• _Task to carry out_
Lines in the entries below where the word "metres" shows up should each be copied.

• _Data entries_
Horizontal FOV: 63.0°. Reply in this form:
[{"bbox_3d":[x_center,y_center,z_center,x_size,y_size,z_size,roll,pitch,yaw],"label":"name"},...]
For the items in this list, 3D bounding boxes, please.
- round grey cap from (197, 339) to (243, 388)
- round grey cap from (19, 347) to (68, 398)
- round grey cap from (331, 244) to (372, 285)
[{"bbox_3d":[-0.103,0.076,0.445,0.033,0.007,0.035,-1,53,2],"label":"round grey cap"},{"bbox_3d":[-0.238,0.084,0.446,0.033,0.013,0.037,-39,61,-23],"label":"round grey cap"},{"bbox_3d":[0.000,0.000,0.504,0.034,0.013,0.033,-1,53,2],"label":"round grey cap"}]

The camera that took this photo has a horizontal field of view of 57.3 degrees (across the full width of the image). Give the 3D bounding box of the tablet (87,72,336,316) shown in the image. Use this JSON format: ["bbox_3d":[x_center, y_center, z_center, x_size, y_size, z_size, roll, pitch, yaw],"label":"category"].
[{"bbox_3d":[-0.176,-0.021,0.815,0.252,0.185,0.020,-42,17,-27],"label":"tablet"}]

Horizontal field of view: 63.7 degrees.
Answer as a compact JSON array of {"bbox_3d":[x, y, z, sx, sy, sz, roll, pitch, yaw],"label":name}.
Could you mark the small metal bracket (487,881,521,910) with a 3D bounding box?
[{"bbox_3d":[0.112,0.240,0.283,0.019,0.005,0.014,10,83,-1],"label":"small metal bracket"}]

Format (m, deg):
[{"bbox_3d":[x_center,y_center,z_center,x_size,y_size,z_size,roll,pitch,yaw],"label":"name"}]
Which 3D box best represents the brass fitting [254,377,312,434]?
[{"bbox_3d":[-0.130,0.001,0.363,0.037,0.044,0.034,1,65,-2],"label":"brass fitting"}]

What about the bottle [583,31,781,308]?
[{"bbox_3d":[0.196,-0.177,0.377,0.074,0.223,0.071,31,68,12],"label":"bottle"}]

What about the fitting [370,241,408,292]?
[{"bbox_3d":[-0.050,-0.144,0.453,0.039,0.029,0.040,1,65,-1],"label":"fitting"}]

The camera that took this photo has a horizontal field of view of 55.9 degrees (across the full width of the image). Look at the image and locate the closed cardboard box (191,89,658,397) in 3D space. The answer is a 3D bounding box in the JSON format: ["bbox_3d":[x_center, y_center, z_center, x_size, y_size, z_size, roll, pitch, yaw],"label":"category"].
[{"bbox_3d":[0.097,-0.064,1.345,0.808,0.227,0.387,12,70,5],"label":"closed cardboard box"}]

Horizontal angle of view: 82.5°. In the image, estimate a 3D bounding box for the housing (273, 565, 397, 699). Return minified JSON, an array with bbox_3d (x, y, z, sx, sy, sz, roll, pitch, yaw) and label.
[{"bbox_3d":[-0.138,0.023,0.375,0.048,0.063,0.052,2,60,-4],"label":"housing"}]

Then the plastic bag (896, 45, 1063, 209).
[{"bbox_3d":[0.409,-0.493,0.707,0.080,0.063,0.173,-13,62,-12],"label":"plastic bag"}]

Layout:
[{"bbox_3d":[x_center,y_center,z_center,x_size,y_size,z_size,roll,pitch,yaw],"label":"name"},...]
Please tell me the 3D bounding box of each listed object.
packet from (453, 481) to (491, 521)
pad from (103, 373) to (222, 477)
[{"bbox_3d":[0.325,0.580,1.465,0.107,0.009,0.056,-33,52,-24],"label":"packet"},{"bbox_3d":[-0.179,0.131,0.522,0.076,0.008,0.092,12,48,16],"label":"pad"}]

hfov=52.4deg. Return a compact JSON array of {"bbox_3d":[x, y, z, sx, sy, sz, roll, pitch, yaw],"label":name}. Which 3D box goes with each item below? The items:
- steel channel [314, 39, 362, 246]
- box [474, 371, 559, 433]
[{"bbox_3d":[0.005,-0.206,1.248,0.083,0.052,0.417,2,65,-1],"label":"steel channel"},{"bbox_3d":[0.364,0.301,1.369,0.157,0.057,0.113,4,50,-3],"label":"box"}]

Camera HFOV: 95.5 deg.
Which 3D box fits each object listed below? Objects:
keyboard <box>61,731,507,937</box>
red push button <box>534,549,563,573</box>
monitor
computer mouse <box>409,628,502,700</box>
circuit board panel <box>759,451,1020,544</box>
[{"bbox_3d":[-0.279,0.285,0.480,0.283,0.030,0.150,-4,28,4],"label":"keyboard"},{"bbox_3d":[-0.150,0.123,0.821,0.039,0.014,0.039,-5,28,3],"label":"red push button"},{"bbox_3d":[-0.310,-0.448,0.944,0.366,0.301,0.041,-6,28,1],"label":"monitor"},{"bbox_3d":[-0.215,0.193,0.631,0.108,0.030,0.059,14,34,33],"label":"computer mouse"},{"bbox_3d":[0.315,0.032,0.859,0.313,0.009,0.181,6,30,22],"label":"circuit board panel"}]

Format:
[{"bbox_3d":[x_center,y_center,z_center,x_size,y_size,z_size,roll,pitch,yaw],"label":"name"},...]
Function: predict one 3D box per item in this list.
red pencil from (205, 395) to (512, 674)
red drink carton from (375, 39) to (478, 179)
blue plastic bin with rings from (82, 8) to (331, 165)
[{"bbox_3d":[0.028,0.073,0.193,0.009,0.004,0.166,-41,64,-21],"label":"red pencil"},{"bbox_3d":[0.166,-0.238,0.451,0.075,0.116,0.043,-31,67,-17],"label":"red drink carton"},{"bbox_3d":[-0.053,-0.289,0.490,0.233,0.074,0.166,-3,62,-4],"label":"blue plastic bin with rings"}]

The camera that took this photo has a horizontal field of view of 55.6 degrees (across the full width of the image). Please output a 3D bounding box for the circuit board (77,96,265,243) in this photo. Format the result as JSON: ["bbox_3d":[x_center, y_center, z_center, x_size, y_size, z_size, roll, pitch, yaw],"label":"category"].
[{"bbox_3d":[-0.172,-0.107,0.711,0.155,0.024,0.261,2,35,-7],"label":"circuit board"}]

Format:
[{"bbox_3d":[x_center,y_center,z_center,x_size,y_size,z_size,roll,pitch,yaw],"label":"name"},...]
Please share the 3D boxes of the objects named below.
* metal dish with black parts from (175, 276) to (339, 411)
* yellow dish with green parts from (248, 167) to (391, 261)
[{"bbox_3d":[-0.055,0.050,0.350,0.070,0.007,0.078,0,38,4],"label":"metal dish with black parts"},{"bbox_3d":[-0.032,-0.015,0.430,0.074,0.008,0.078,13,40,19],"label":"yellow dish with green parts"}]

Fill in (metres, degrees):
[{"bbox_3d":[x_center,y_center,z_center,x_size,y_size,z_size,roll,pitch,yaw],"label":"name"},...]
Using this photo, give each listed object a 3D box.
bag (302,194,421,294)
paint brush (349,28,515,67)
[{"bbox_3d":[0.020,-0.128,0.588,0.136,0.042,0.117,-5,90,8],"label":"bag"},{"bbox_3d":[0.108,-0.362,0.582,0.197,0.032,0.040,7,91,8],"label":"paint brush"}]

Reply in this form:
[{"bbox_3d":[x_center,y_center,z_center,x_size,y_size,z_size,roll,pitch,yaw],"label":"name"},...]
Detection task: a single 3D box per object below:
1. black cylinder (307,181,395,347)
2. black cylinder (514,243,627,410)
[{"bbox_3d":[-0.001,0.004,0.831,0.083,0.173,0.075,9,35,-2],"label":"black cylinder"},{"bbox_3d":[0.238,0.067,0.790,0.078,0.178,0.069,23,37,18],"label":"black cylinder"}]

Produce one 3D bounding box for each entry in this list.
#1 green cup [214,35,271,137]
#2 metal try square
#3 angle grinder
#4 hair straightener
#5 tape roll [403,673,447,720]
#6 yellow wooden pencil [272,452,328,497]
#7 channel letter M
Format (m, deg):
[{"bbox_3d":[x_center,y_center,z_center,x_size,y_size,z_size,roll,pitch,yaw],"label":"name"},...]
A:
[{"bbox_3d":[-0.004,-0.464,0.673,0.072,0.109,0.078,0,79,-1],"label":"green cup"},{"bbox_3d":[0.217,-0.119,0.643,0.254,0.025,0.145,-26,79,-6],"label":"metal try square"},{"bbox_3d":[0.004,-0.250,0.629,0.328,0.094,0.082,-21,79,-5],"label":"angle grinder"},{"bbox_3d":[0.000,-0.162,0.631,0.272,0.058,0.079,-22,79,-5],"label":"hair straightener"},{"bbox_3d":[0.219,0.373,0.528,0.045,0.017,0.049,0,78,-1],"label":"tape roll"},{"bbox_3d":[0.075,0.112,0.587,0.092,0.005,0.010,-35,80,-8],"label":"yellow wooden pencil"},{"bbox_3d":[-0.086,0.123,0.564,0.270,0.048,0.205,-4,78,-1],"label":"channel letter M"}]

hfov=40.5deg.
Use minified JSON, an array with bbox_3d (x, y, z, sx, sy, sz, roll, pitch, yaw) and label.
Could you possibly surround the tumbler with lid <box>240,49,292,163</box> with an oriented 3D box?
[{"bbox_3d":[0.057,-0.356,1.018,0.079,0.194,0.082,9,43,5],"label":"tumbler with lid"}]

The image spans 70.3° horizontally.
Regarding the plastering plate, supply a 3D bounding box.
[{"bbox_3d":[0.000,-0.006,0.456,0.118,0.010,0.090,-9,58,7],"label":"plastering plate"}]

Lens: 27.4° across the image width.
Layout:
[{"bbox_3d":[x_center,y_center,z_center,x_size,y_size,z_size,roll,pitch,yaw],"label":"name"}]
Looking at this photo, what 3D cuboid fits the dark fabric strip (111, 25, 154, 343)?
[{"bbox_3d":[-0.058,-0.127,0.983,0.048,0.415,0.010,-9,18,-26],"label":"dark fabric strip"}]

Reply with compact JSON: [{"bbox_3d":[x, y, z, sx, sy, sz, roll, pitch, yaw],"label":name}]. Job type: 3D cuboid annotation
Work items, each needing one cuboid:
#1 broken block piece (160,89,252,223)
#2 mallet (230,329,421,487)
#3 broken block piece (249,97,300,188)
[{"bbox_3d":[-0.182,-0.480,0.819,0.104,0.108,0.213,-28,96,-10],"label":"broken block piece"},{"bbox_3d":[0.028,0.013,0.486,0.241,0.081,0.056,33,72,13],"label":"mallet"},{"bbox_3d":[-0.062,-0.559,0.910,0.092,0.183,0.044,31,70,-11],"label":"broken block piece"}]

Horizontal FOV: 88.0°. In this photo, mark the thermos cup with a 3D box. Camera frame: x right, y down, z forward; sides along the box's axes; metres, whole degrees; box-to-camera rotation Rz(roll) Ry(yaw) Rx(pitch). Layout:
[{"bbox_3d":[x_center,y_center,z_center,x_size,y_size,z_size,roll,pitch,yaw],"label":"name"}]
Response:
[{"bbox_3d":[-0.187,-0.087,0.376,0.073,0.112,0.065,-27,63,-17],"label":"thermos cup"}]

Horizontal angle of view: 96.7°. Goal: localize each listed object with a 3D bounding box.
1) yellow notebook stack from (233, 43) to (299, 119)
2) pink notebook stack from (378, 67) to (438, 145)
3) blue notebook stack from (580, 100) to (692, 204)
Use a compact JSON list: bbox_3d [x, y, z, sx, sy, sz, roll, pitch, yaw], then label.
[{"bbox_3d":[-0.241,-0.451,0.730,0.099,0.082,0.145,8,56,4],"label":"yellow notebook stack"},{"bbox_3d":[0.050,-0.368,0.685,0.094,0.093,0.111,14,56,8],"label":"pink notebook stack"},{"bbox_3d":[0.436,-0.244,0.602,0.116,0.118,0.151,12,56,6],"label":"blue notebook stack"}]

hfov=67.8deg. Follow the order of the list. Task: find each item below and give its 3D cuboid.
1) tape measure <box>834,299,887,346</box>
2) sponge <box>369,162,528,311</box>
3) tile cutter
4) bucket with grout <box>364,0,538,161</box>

• _Solution to this task_
Fill in (metres, degrees):
Horizontal FOV: 88.0°. In this photo, mark the thermos cup with a 3D box. Camera frame: x right, y down, z forward; sides along the box's axes; metres, whole degrees; box-to-camera rotation Rz(roll) Ry(yaw) Rx(pitch). Layout:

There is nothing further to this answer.